[Dataset records]
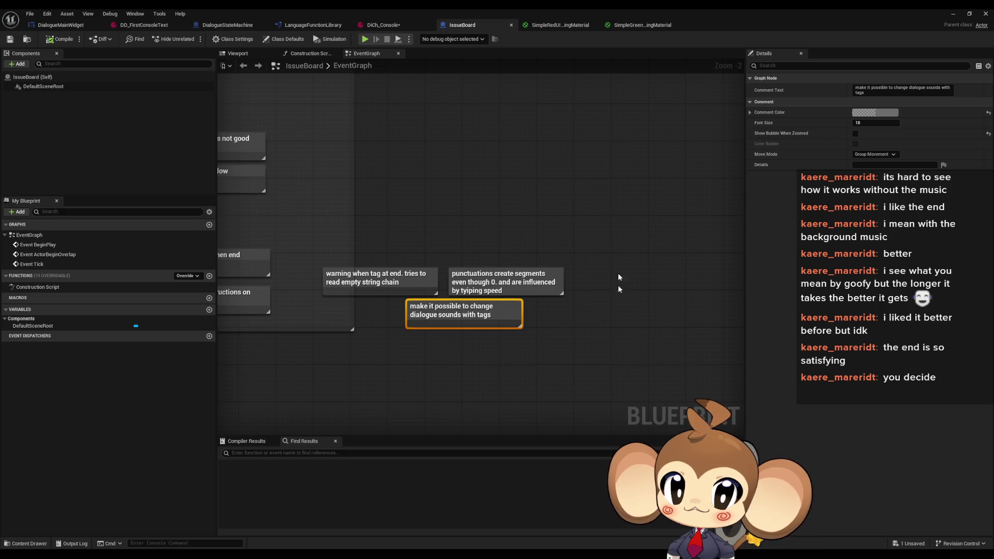
pyautogui.moveTo(399, 284); pyautogui.dragTo(457, 285)
pyautogui.click(458, 283)
pyautogui.click(565, 285)
pyautogui.moveTo(564, 285); pyautogui.dragTo(569, 242)
# Add a comment 'add additional lines to morphing so we have enough sound q's' below it
pyautogui.click(577, 286)
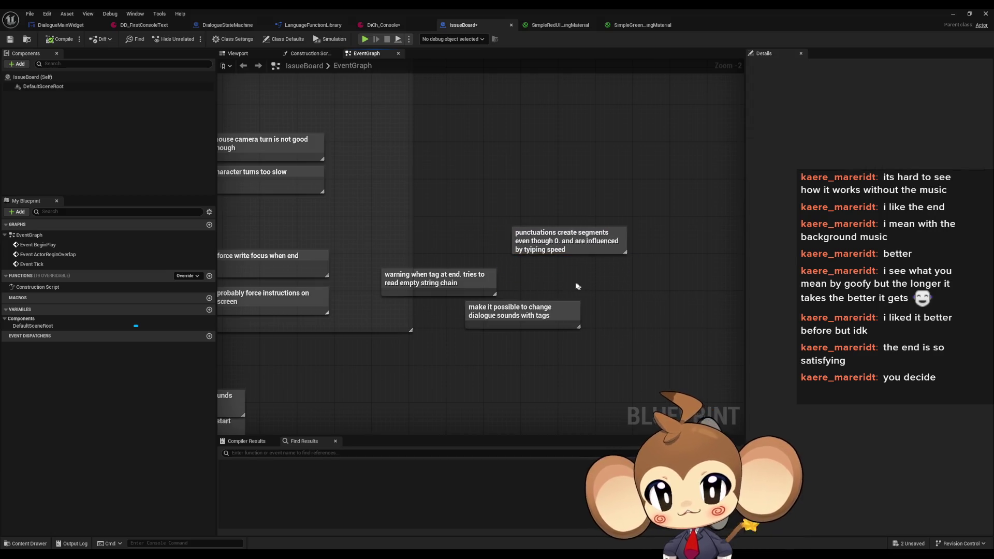
pyautogui.press('c')
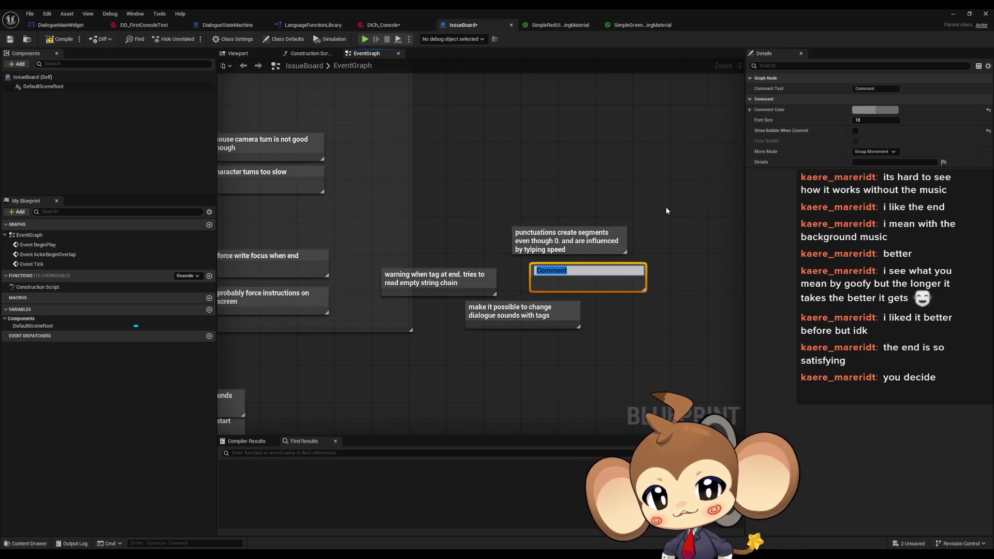
pyautogui.write('ad')
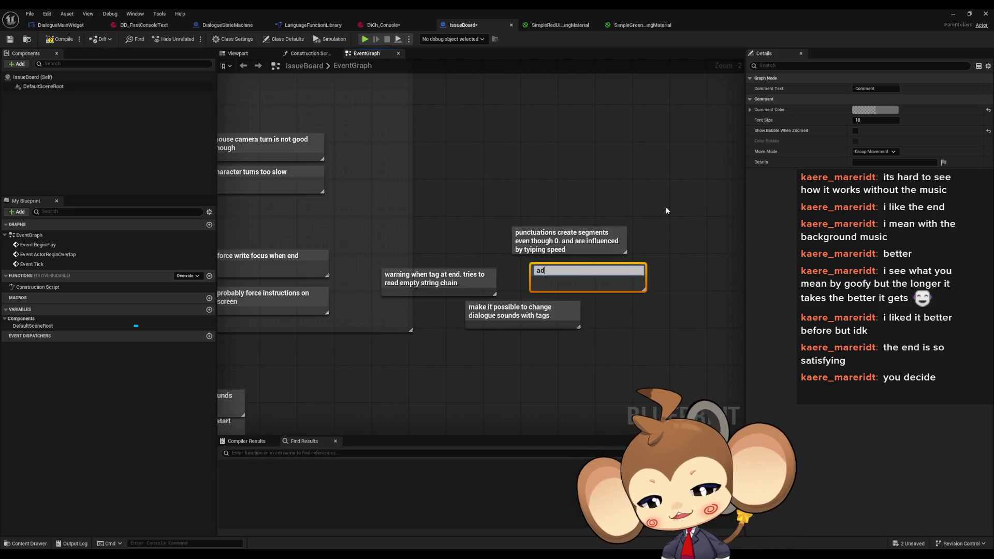
pyautogui.write('d addi')
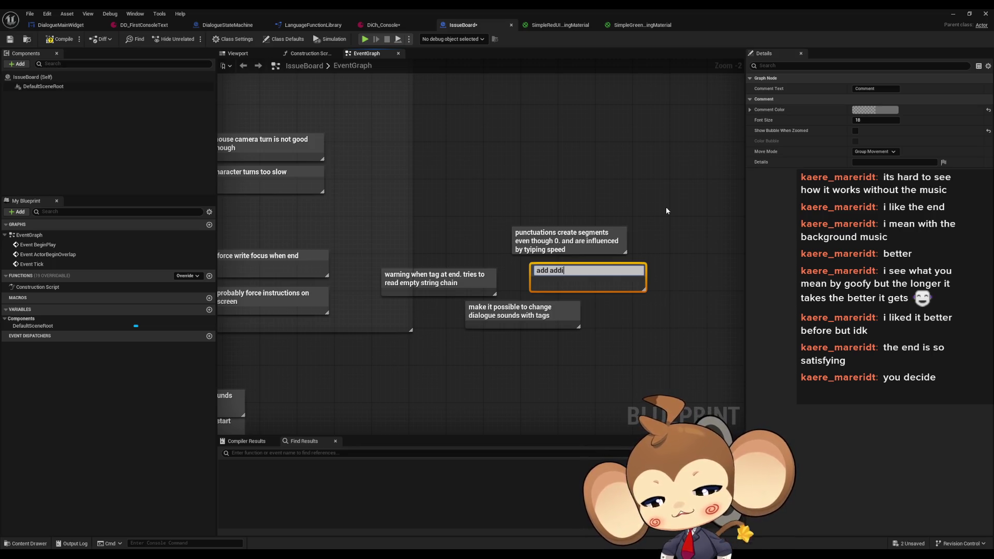
pyautogui.write('tional lin')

What to produce >>
Reproduce all the records verbatim, excluding images.

Your solution >>
pyautogui.moveTo(399, 284); pyautogui.dragTo(457, 285)
pyautogui.click(458, 283)
pyautogui.click(565, 285)
pyautogui.moveTo(564, 285); pyautogui.dragTo(569, 242)
# Add a comment 'add additional lines to morphing so we have enough sound q's' below it
pyautogui.click(577, 286)
pyautogui.press('c')
pyautogui.write('ad')
pyautogui.write('d addi')
pyautogui.write('tional lin')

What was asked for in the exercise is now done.